Folha de S. Paulo


Editorial: Apurações cerceadas

Estão novamente sob risco os poderes de investigação do Ministério Público. Depois de enterrada, sob pressão das manifestações de junho, a proposta de mudar a Constituição a fim de limitar a atuação do órgão na esfera criminal, decidiu-se, por outras vias, impor a promotores e procuradores restrições no campo eleitoral.

O freio foi colocado pelo Tribunal Superior Eleitoral (TSE). No final de dezembro, o colegiado aprovou resolução, sugerida pelo ministro José Antonio Dias Toffoli, que obriga o Ministério Público a obter autorização judicial para abrir inquéritos policiais sobre crimes eleitorais cometidos neste ano.

Toffoli, que presidirá o TSE a partir de maio, vê na chancela da Justiça um meio de tornar as investigações mais transparentes.

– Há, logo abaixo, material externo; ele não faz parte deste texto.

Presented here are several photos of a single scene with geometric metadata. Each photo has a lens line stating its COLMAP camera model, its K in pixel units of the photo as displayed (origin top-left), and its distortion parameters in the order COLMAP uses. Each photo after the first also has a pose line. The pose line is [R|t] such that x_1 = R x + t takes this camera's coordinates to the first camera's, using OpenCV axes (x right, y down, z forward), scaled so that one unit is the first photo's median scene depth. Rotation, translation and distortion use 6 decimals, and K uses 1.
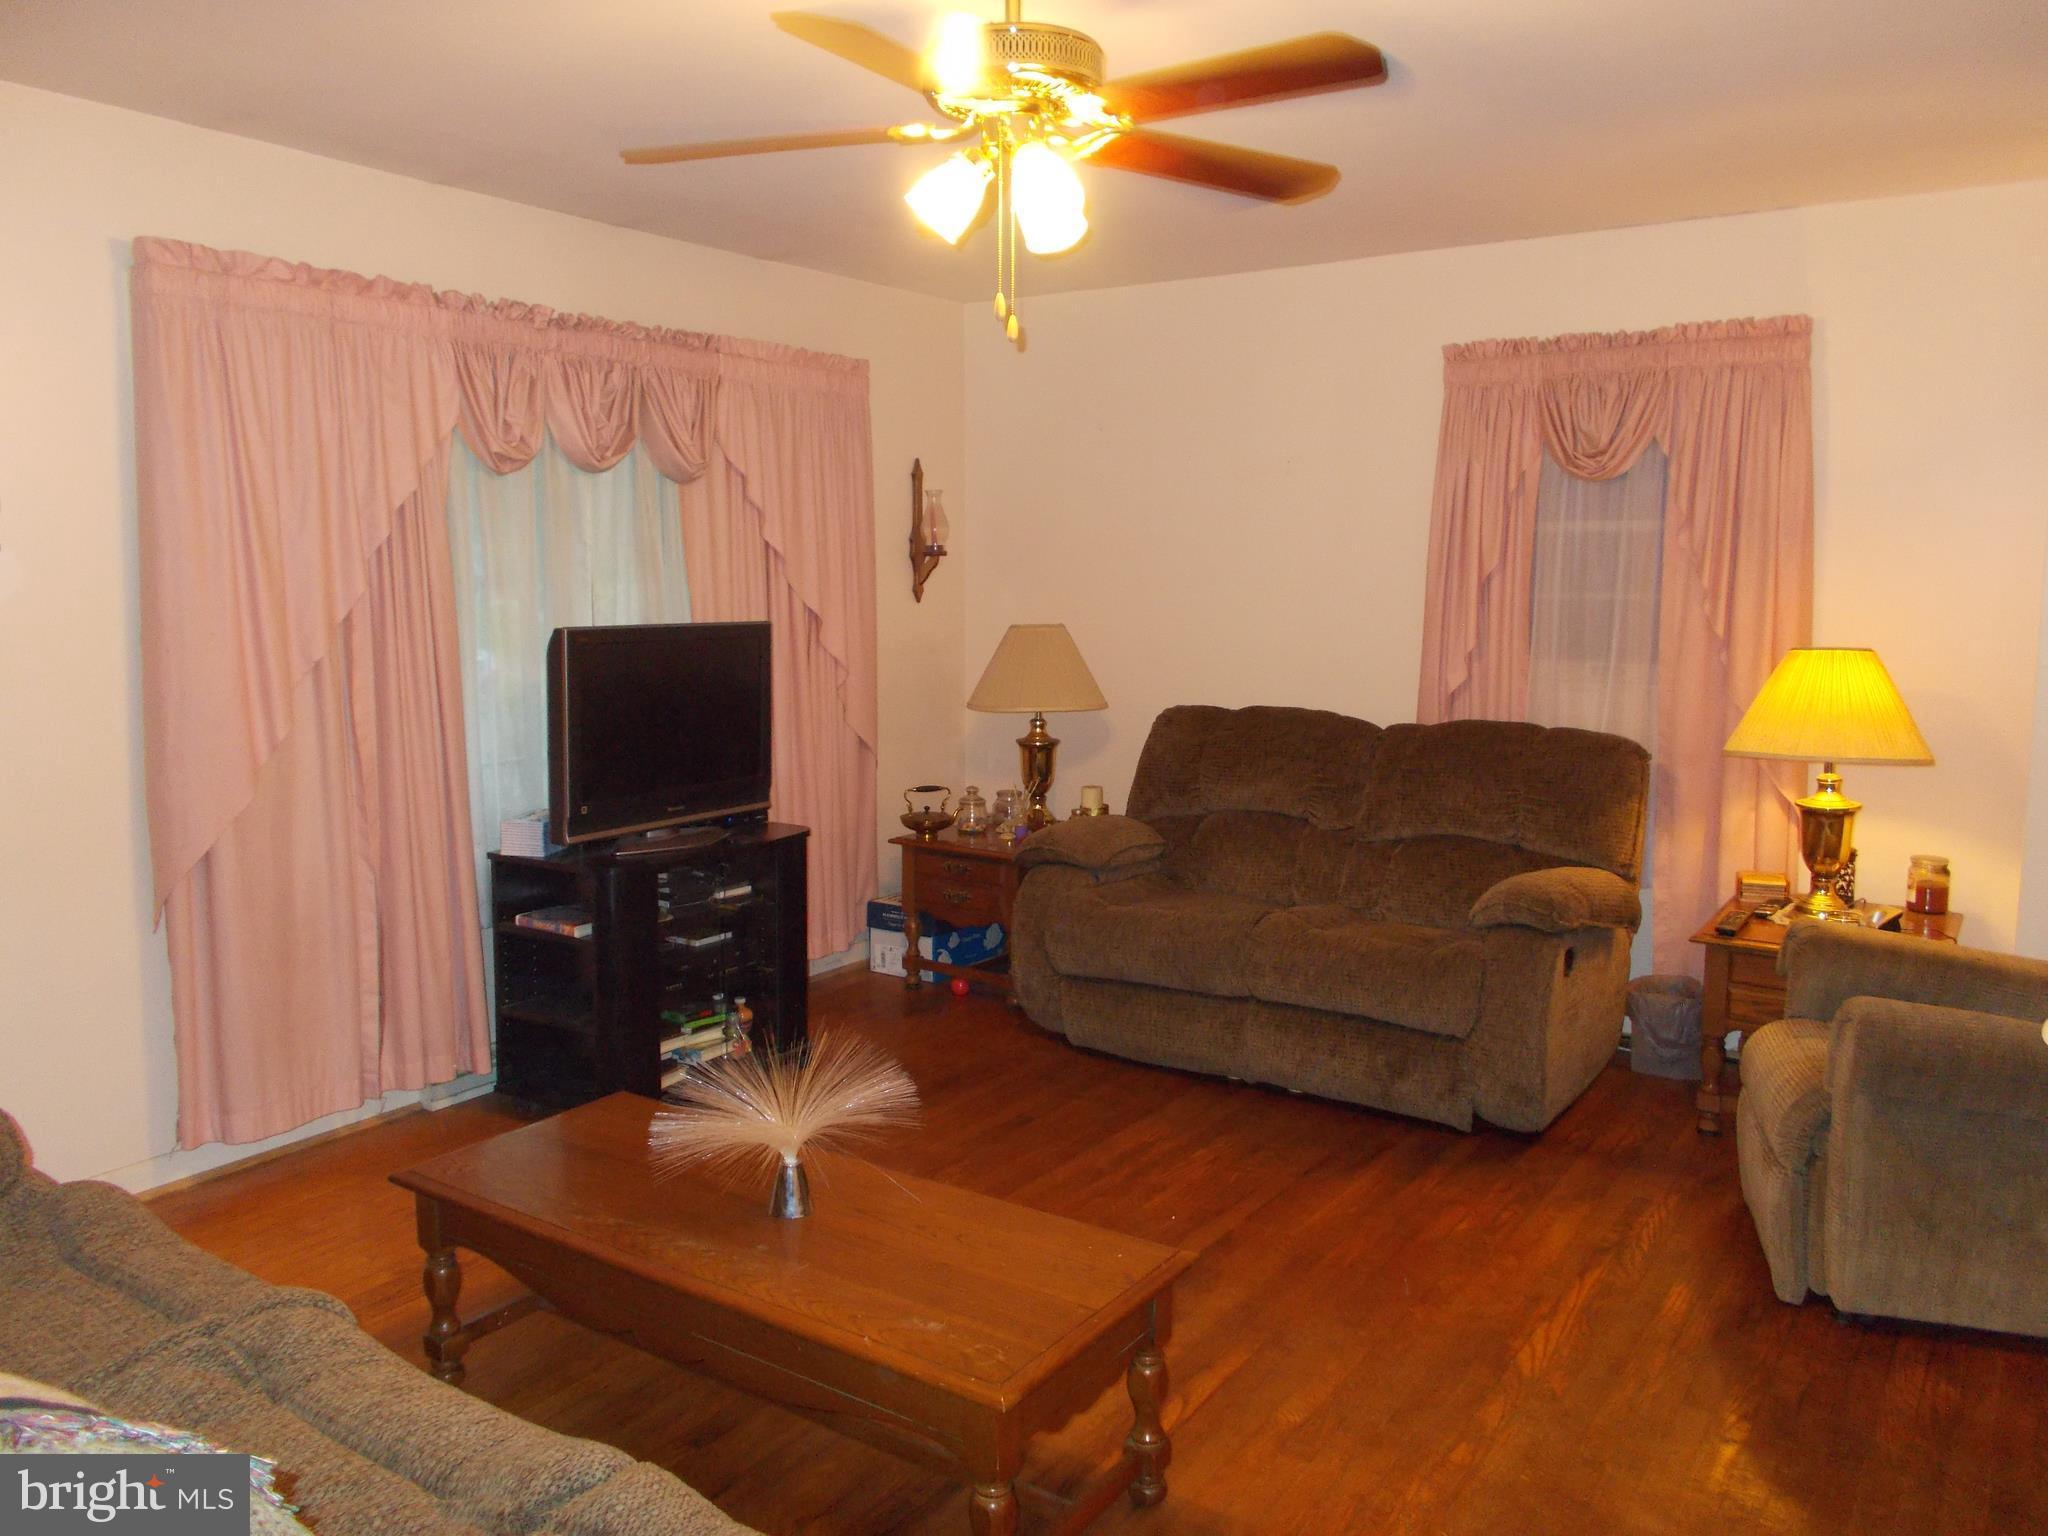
lens RADIAL K [[1581.6, 0, 1029.1], [0, 1581.6, 757.2], [0, 0, 1]] dist [0.010939, 0.001299]
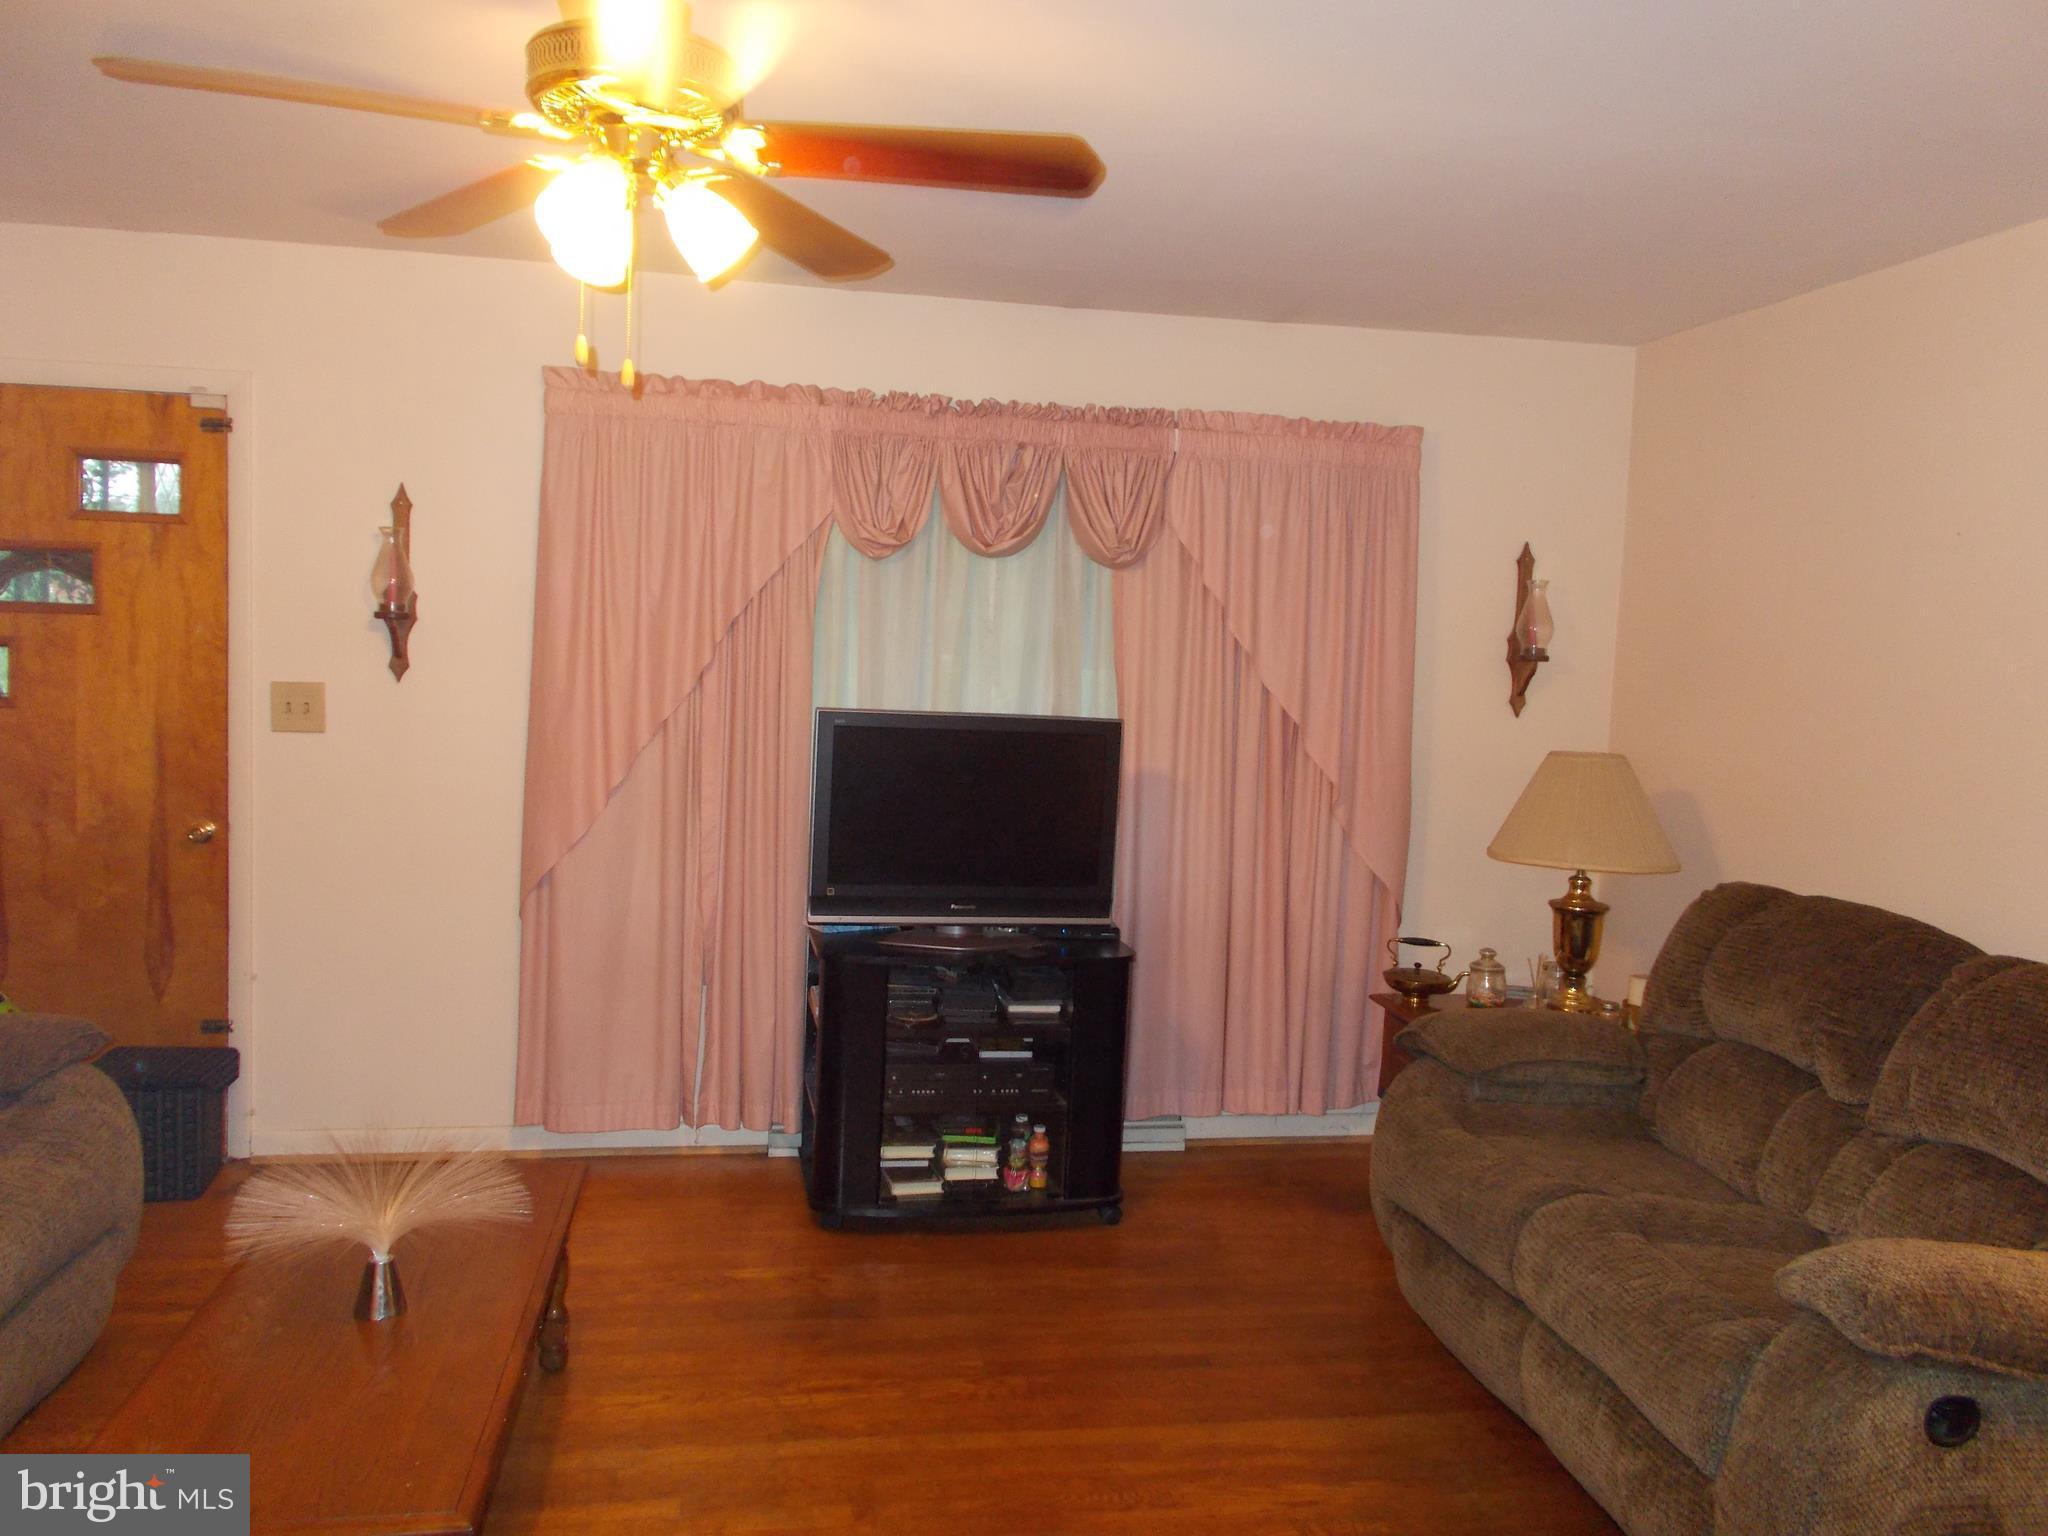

O efeito da norma será outro. Pouco fará contra inquéritos movidos por interesses escusos, mas criará embaraços burocráticos generalizados e prejudicará a agilidade na coleta de provas, atrapalhando toda e qualquer apuração.

De acordo com o juiz Márlon Reis, um dos líderes do Movimento de Combate à Corrupção Eleitoral, essas dificuldades são de tal monta que poderiam inviabilizar a averiguação de condutas irregulares.

Por essa razão, o procurador-geral da República, Rodrigo Janot, pediu para o TSE alterar a regra; se isso não ocorrer, pretende recorrer ao Supremo Tribunal Federal.

Há bons argumentos a sua disposição. O artigo 129, inciso VIII, da Constituição estabelece como função institucional do Ministério Público "requisitar diligências investigatórias e a instauração de inquérito policial", sem mencionar necessidade de autorização prévia.

É assim que tem funcionado na Justiça criminal. A resolução do TSE, portanto, cria, sem qualquer base jurídica, uma norma válida somente para crimes eleitorais.

Ilícitos graves para o funcionamento da democracia, como a compra de votos, fraudes no alistamento e o uso da máquina administrativa, podem ser apurados com o auxílio do Ministério Público.

Criar regras procedimentais claras é a melhor maneira de coibir eventuais abusos por parte de promotores e procuradores.

Descartar, em parte ou integralmente, a expertise que acumularam na seara eleitoral, porém, é medida que carece de fundamento e em nada colabora para garantir a realização de um pleito sem irregularidades –o que é obviamente do interesse de toda a sociedade.

Por ironia, talvez o melhor argumento contra a medida do TSE seja o fato de ela ter sido bem acolhida por políticos dos principais partidos do país. Nesse tocante, não há diferença de opinião entre governistas e membros da oposição.